Davacı, iş kazası sonucu maluliyetinden doğan maddi ve manevi tazminatın ödetilmesine karar verilmesini istemiştir.
Mahkeme ilamında belirtildiği şekilde, isteğin kısmen kabulüne karar vermiştir.
Hükmün davacı vekili tarafından temyiz edilmesi üzerine temyiz isteğinin süresinde olduğu anlaşıldıktan ve Tetkik Hakimi … tarafından düzenlenen raporla dosyadaki kağıtlar okunduktan sonra işin gereği düşünüldü ve aşağıdaki karar tesbit edildi.

K A R A R

1- Her ne kadar mahkemece hükme esas alınan hesap raporunda bakiye ömrün tespitinde Dairemizce benimsenen “PMF 1931” yaşam tablosu yerine, “TRH 2010” yaşam tablosu kullanılmış ise de, bu konuda açık temyiz bulunmadığından ilgili husus bozma nedeni yapılmamıştır.
2- A- Dosyadaki yazılara, kararın dayandığı delillerle, kanuni gerektirici nedenlere, temyiz kapsam ve nedenlerine göre davacı vekilinin aşadaki bendin kapsamı dışındaki sair temyiz itirazlarının reddine,
B- Dava, iş kazasına uğrayan sigortalının maddi ve manevi zararının giderilmesi istemine ilişkindir.
Mahkemece, maddi tazminat talebinin kabulüne, manevi tazminat talebinin kısmen kabulüne karar verilmiştir.
Dosya kapsamından davacının, iş kazası sonucunda % 44 oranında sürekli iş göremezliğinin bulunduğu, davalı işverenin % 60; davacının ise % 40 oranında kusurlu oldukları anlaşılmaktadır.
Borçlar Kanunu’nun 47. maddesi hükmüne göre hakimin özel halleri göz önünde tutarak manevi zarar adı ile hak sahibine verilmesine karar vereceği bir para tutarı adalete uygun olmalıdır.

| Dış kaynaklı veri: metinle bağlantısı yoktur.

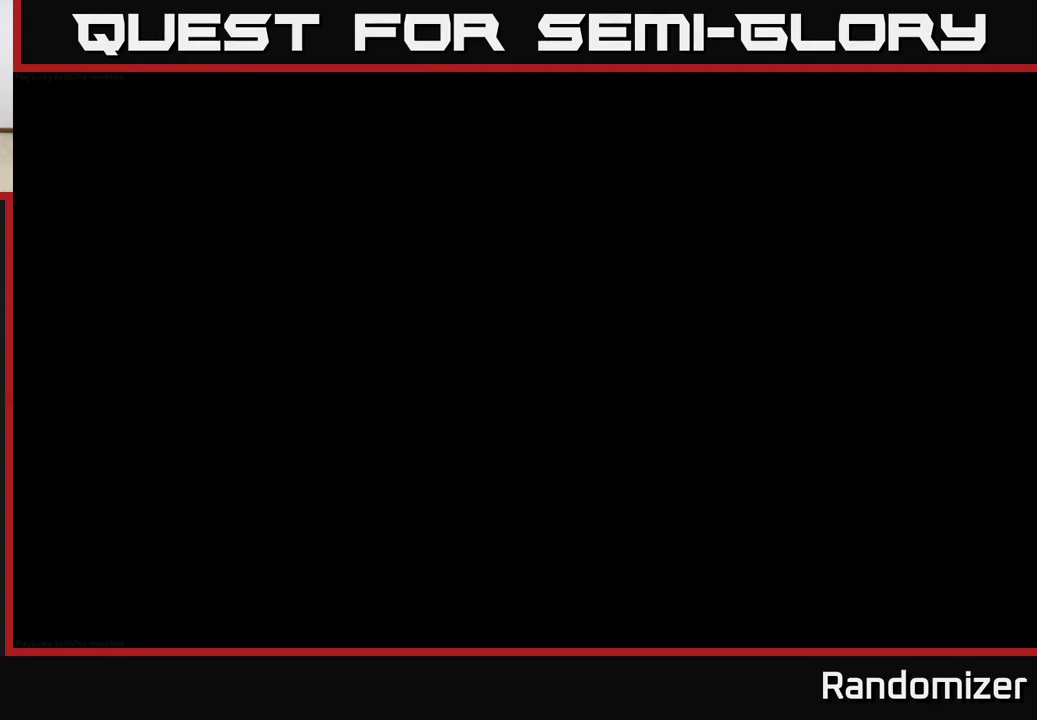
{"buttons": [], "left_stick": "center", "events": []}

Hükmedilecek bu para, zarara uğrayanda manevi huzuru doğurmayı gerçekleştirecek tazminata benzer bir fonksiyonu olan özgün bir nitelik taşır. Bir ceza olmadığı gibi, mamelek hukukuna ilişkin zararın karşılanmasını da amaç edinmemiştir. O halde, bu tazminatın sınırı onun amacına göre belirlenmelidir. Takdir edilecek miktar, mevcut halde elde edilmek istenilen tatmin duygusunun etkisine ulaşmak için gerekli olan kadar olmalıdır. 22.06.1966 günlü ve 7/7 sayılı Yargıtay İçtihadı Birleştirme Kararı’nın gerekçesinde takdir olunacak manevi tazminatın tutarını etkileyecek özel hal ve şartlar da açıkça gösterilmiştir. Bunlar her olaya göre değişebileceğinden hakim bu konuda takdir hakkını kullanırken ona etkili olan nedenleri de karar yerinde objektif ölçülere göre isabetli bir biçimde göstermelidir.
Hakimin bu takdir hakkını kullanırken, ülkenin ekonomik koşulları, tarafların sosyal ve ekonomik durumları, paranın satın alma gücü, tarafların kusur durumu, olayın ağırlığı, olay tarihi gibi özellikleri göz önünde tutması, bunun yanında olayın işverenin işçi sağlığı ve güvenliği önlemlerini yeterince almamasından kaynaklandığı da gözetilerek gelişen hukuktaki yaklaşıma da uygun olarak tatmin duygusu yanında caydırıcılık uyandıran oranda manevi tazminat takdir edilmesi gerektiği açıkça ortadadır. (HGK 23/06/2004, 13/291-370)
Bu ilkeler gözetildiğinde, davacı yararına hükmedilen 15.000 TL manevi tazminat azdır.
Mahkemece bu maddi ve hukuki olgular nazara alınmaksızın yazılı şekilde karar verilmesi usul ve yasaya aykırı olup bozma nedenidir.
O halde davacının bu yönleri amaçlayan temyiz itirazları kabul edilmeli ve hüküm bozulmalıdır.
SONUÇ: Hükmün yukarıda açıklanan nedenlerle BOZULMASINA, temyiz harcının istek halinde davacıya iadesine, 22/09/2016 gününde oybirliğiyle karar verildi.